== Exercise aim ==
Those lines of the data that hold the word "tail" are to be copied out.

== Landmark coordinate records ==
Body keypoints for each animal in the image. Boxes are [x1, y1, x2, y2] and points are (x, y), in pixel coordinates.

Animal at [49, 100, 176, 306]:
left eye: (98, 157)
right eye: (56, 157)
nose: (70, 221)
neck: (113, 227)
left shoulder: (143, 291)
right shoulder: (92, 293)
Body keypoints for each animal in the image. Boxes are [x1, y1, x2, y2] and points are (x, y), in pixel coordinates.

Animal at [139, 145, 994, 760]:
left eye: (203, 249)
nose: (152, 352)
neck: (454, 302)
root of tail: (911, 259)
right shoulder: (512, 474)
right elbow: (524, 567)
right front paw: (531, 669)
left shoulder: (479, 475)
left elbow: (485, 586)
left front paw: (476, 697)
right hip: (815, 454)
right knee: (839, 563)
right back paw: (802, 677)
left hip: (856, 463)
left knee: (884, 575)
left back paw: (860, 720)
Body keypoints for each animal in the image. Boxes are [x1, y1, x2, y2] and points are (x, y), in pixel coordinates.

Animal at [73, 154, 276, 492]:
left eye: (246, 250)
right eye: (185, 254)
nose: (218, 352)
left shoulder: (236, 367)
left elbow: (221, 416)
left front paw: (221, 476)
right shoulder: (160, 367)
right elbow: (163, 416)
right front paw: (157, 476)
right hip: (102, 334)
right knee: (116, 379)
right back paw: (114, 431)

---

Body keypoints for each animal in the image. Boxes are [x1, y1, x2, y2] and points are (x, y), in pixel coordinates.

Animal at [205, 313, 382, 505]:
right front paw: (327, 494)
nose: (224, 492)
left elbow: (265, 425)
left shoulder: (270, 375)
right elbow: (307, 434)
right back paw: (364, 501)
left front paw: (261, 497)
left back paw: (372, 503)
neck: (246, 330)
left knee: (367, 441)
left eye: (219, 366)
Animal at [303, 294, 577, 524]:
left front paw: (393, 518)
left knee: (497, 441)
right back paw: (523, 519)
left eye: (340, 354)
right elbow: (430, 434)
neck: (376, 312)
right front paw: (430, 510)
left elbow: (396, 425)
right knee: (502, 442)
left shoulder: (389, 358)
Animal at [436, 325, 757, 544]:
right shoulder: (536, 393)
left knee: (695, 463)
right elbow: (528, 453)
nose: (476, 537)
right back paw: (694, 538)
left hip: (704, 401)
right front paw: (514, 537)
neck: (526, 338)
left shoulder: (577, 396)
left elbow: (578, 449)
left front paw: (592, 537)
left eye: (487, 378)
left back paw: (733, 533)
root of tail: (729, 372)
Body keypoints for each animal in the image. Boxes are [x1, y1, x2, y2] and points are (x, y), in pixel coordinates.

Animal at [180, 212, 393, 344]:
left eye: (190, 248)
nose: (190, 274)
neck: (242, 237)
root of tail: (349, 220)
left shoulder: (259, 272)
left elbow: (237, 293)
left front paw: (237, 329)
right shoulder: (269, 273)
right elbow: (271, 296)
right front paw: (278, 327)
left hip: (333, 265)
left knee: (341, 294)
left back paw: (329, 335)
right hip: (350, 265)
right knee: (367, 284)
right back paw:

== Written reply ==
root of tail: (911, 259)
root of tail: (729, 372)
root of tail: (349, 220)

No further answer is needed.